Что бы он ни говорил, а мать у меня есть. Не из воздуха же я взялся! Невеста моя, сеньорита Консуэло, с которой я, увы, незнаком, говорит, что у меня отгниет горб, очень уж я зол на язык. Но я хочу Вас найти, матушка, не потому что я злой, а потому что я Вас люблю.
В это самое время сеньоры пекари, вынув, что напекли, пускают меня переночевать в пекарне, на мешках. Хорошо там, тепло, как у Вас в утробе, когда я еще не был хромым!
Дон Ремихио говорит, Вас по злобе напоили отравой. Скотокрад говорит, если бы не порча, я был бы здоровым и бегал как олень. Или как другой Зверь, который бегает.
Матушка, только полоумный поверит, что его отец – его мать, а я всегда знал, что ты мой отец! Ведь если бы ты была мне мать, ты бы не родила меня хромым. На другой раз посоветую: заметишь, что у тебя в утробе хроменький, прими рвотного. Так с друзьями не поступают!
Папенька, Сова еще недавно и давно выбрал с общиной вместе человека три, чтобы их убили в драке, а потом бы за это убили судью. Я знаю, Скотокрад сказал: ему, бедняге, лучше помереть. Это про меня. Дескать, заждалась меня могила.
Значит, и от нас, хромых и горбатых, бывает польза.

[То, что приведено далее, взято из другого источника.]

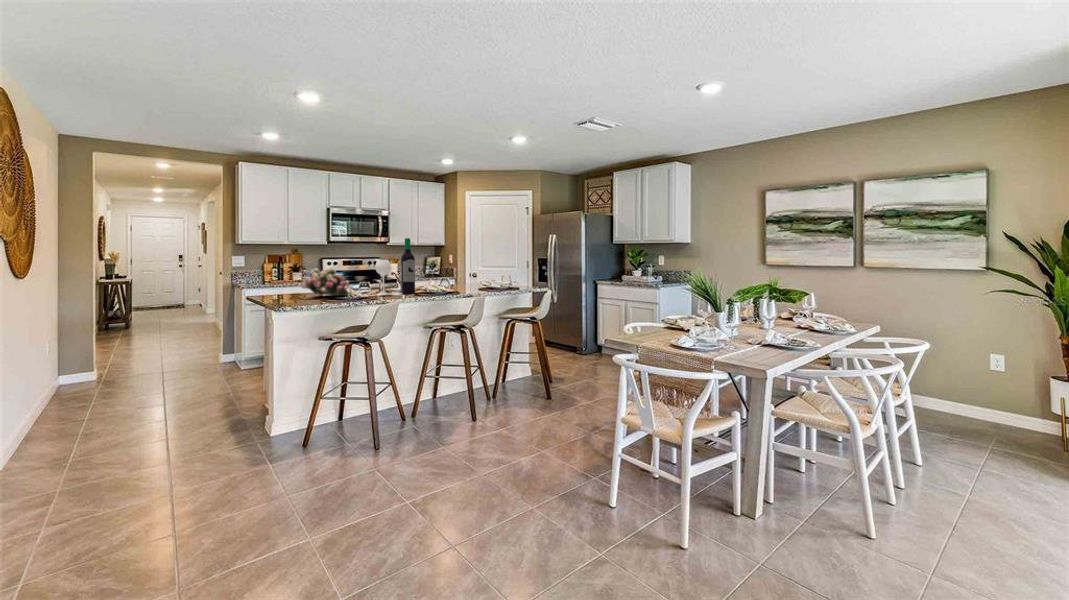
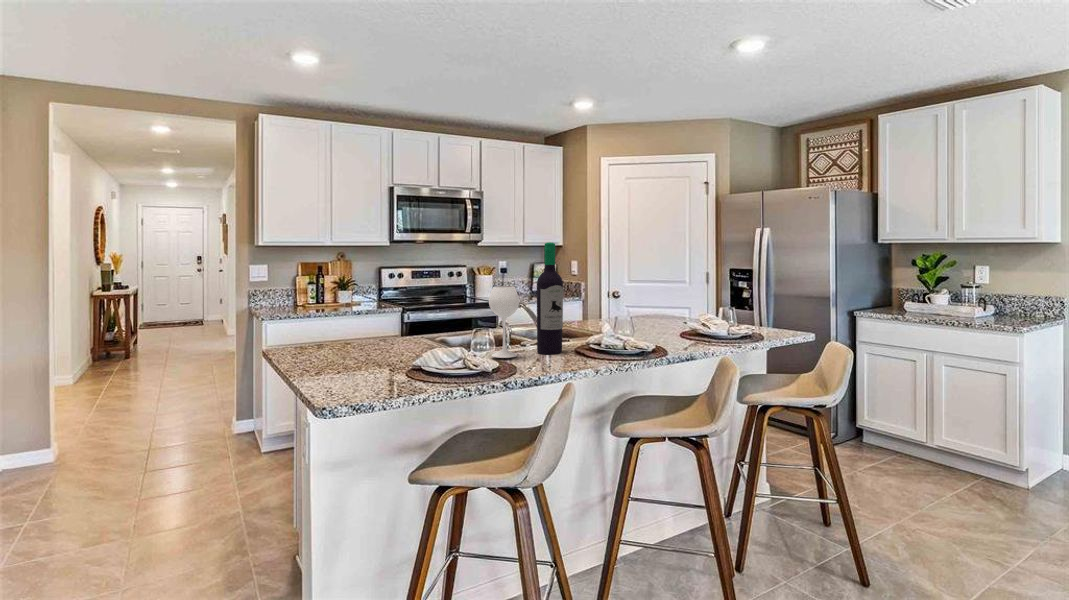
flower arrangement: present [302,268,349,296] -> none [350,301,436,355]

Ах, хорошо в пекарне! Сеньоры пекари дают мне горелый хлеб, а сеньоры торговцы – поломанное печенье. Из. теста делают зверушек, лошадок, львов, баранов, тигров, а я, Вы не поверите, маменька, видел печенье, где зверь с горбом, называется дромадер.
Больше писать не могу, дон Ремихио мешает, все спрашивает, что мне пригрезилось. Пригрезилось мне, папенька, что Вы – моя маменька.
Ваш Сын.
– Его почерк! – сказал Гарабомбо и закусил губу. Ему было Стыдно вспоминать об их последней встрече, которую и встречей не назовешь, потому что по дороге в Чипипату они столкнулись, и Ремихио улыбнулся, поздоровался, а Гарабомбо на него не взглянул.
– Что с тобой, Гарабомбо? – крикнул Великолепный. – Друзей не узнаешь? Или это я теперь невидимка?
И тогда Гарабомбо плюнул.
– У сукиных сынов нет друзей, Ремихио.
Двадцать девятого пришли первые вести о действиях Корасмы и Мандухалеса. Столица департамента ходила ходуном. По горам мчалась весть о том, что общинники снесли ограды во многих поместьях и победоносно обосновались там, где их издавна ждал лишь ужас. На всех площадях люди читали газеты, в страхе или в восторге, кто как. Что-то, неподвластное никакой угрозе, неслось, зажигая самый снег.